• **What this task involves**: Copy the data word for word, keeping every line.
[Data section — start]
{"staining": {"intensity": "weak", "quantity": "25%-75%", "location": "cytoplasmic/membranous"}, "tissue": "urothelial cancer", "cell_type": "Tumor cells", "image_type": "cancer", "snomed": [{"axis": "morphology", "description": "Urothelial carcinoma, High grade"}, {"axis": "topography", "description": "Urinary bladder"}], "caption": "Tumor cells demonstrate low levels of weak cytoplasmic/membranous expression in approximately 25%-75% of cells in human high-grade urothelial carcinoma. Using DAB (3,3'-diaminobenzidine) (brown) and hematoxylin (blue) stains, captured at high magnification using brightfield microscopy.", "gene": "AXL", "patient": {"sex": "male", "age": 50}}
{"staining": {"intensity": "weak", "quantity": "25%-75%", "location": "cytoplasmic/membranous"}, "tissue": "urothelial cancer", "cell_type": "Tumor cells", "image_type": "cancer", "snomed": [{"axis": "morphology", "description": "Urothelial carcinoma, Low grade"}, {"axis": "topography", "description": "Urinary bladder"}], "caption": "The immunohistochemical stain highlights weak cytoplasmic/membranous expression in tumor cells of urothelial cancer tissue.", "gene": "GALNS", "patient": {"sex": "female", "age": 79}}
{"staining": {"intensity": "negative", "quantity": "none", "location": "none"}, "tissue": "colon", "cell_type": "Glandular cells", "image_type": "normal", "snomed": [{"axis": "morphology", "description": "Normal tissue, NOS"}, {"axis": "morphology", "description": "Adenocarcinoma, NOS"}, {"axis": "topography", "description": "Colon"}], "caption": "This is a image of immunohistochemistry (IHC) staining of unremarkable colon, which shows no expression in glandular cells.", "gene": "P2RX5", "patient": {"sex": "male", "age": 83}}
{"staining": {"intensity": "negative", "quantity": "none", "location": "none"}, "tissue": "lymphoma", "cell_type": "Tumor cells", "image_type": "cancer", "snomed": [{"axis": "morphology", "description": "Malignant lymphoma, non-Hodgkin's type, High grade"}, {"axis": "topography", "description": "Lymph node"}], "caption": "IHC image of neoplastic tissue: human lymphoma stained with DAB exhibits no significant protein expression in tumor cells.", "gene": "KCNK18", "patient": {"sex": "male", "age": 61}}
[Data section — finish]
• **Task solution**:
{"staining": {"intensity": "weak", "quantity": "25%-75%", "location": "cytoplasmic/membranous"}, "tissue": "urothelial cancer", "cell_type": "Tumor cells", "image_type": "cancer", "snomed": [{"axis": "morphology", "description": "Urothelial carcinoma, High grade"}, {"axis": "topography", "description": "Urinary bladder"}], "caption": "Tumor cells demonstrate low levels of weak cytoplasmic/membranous expression in approximately 25%-75% of cells in human high-grade urothelial carcinoma. Using DAB (3,3'-diaminobenzidine) (brown) and hematoxylin (blue) stains, captured at high magnification using brightfield microscopy.", "gene": "AXL", "patient": {"sex": "male", "age": 50}}
{"staining": {"intensity": "weak", "quantity": "25%-75%", "location": "cytoplasmic/membranous"}, "tissue": "urothelial cancer", "cell_type": "Tumor cells", "image_type": "cancer", "snomed": [{"axis": "morphology", "description": "Urothelial carcinoma, Low grade"}, {"axis": "topography", "description": "Urinary bladder"}], "caption": "The immunohistochemical stain highlights weak cytoplasmic/membranous expression in tumor cells of urothelial cancer tissue.", "gene": "GALNS", "patient": {"sex": "female", "age": 79}}
{"staining": {"intensity": "negative", "quantity": "none", "location": "none"}, "tissue": "colon", "cell_type": "Glandular cells", "image_type": "normal", "snomed": [{"axis": "morphology", "description": "Normal tissue, NOS"}, {"axis": "morphology", "description": "Adenocarcinoma, NOS"}, {"axis": "topography", "description": "Colon"}], "caption": "This is a image of immunohistochemistry (IHC) staining of unremarkable colon, which shows no expression in glandular cells.", "gene": "P2RX5", "patient": {"sex": "male", "age": 83}}
{"staining": {"intensity": "negative", "quantity": "none", "location": "none"}, "tissue": "lymphoma", "cell_type": "Tumor cells", "image_type": "cancer", "snomed": [{"axis": "morphology", "description": "Malignant lymphoma, non-Hodgkin's type, High grade"}, {"axis": "topography", "description": "Lymph node"}], "caption": "IHC image of neoplastic tissue: human lymphoma stained with DAB exhibits no significant protein expression in tumor cells.", "gene": "KCNK18", "patient": {"sex": "male", "age": 61}}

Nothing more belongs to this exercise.